Sole Source Justification TutorialBy: John Honovich, Published on Mar 02, 2012
The sole source justification is a very powerful yet controversial way of specifying products. Vendors love them because it eliminates competition and all but guarantees higher profits. Users often want them to simplify complex contracting procedures. However, often these justifications are abused and manipulated. In this note, we dig into sole source justifications sharing a recent practical example betwee BRS Labs and a US city.
What It Is
Typically, governments and large scale companies use competitive bidding processes to select vendors. This process is quite formalized and generally requires picking the best fit at the lowest cost, of any qualified respondent. This is done to ensure that contracts are not manipulate to benefit friends, families, bribers, etc.
Sole Source Justifications allow organizations to eliminate competitive bidding for approved products / projects. To do so, these organizations must justify why only a sole source, rather than a variety of sources, can meet the organization's needs. Sole source justification requirements are documented by many organizations globally.
Typically, 3 main rationales are used to justify a sole source:
- Unique offering - a product or service that no other organization can possibly deliver (e.g., patented core features)
- Backwards compatability - only one product can be used that works with what the organization already has (e.g., a VMS already installed)
- Timing - the product or service is needed very quickly and cannot wait for normal contracting time frames (e.g., wartime, natural disasters, etc.)
The organization will submit the justification, typically with the help of the vendor being justified.
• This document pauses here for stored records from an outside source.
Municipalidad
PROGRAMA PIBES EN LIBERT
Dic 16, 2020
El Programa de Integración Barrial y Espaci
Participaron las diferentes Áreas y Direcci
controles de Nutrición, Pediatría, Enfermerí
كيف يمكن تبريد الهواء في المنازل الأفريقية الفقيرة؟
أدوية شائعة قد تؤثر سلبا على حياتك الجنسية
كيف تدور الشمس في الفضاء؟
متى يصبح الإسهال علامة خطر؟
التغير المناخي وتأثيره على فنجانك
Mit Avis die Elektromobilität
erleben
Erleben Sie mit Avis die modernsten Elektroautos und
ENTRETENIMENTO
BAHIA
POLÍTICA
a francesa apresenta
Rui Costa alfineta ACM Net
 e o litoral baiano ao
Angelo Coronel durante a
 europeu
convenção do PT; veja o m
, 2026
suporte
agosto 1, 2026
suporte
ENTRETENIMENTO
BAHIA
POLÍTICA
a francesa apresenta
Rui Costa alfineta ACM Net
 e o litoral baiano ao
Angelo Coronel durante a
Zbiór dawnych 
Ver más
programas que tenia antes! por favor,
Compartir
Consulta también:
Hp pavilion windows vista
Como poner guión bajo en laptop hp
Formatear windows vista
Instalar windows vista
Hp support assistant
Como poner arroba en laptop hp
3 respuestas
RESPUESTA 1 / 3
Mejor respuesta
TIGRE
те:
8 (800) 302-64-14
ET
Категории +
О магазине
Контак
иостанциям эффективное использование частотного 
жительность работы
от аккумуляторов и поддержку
As long as the buying organization is willing to support the justification, it generally is approved. Rarely are sole source justifications critically examined or rejected. Indeed, as we will explained later, doing so is difficult.
Why Vendors Love Them
A competitive contracting process is painful for vendors, even if they are preferred by buyers:
- Timely: A formal bid process can take 3 - 6 months or longer, significantly lengthening the sales process and making it more expensive for the vendors.
- Profit Pressure: With the threat of alternative suppliers, vendors have more pressure to reduce their pricing, and therefore their profits.
- Loss of Business: An open process increases the risk that a rival vendor will sweep in and offer a less expensive or alternative offering.
By contrast, if a vendor can get the buyer to sole source their offering, the vendor is essentially guaranteed the business, can charge a higher price and get awarded the business faster.
While competitive bidding is designed to benefit buyers, weaknesses in the process make the sole source justification sometime attractive to buyers as well:
- Get What They Want: Buyers might have a preferred vendor and fear that a competitive process may force them to go with an unknown quantity that might not do a satisfactory job (note: this is controversial and other ways exist to handle this).
- Reduce Work: Running a competitive bid can be expensive and time consuming for the buyer. If the buyer 'knows' what they want, sole sourcing can eliminate this time and expense.
Vendors typically seek to justify based on uniqueness or backwards compatitability:
- Uniqueness: Frequently, vendors of emerging technologies will advocate buyers to sole source justify the specification of their products. Here's an example of BRS Labs being sole sourced for a $180,000 USD project. The buyer will typically cite a unique feature or patent of the product as the basis of the justification.
- Backwards Compatibility: Vendors of VMS, access control software and PSIM will typcially fight hard to get specified in to new deployments, often by offering deep discounts or incentives. This is done because they know that expansions will almost certainly result in the sole source justification of their products in the future.
Misuse and Abuse?
The big risk is misusing sole source justifications, especially when it comes to 'unique' offerings. A good salesmen is well aware of the power of pitching their 'unique' offering. For technology sales, it is easy to find features that only one manufacturer has. Plus, with the patent system as porous as it is, anyone can get dozens of patents of questionable value. If a vendor can get an end user excited about their offerings big marketing claims, justifying most anything as 'unique' is not hard.
It is very difficult for contracting departments who oversee these justifications to truly determine if the offering is 'unique'. Typically, the offering needs to uniquely meet the needs of the buying organization. However, this is simultaneously subjective and demands deep technological expertise than contracting people would not have in various niche domains. For example, in the BRS Labs case, is BRS Labs truly the only solution that can meet the needs of the El Paso Water Utility? Would Ipsotek be close enough? Could VideoIQ or AgentVI though using different implementations meet the needs equally as well? Even for us as domain experts it is hard for us to conclusively determine.
Sole source justifications are powerful tools that need to be carefully understood and, when necessary, objected to when overused.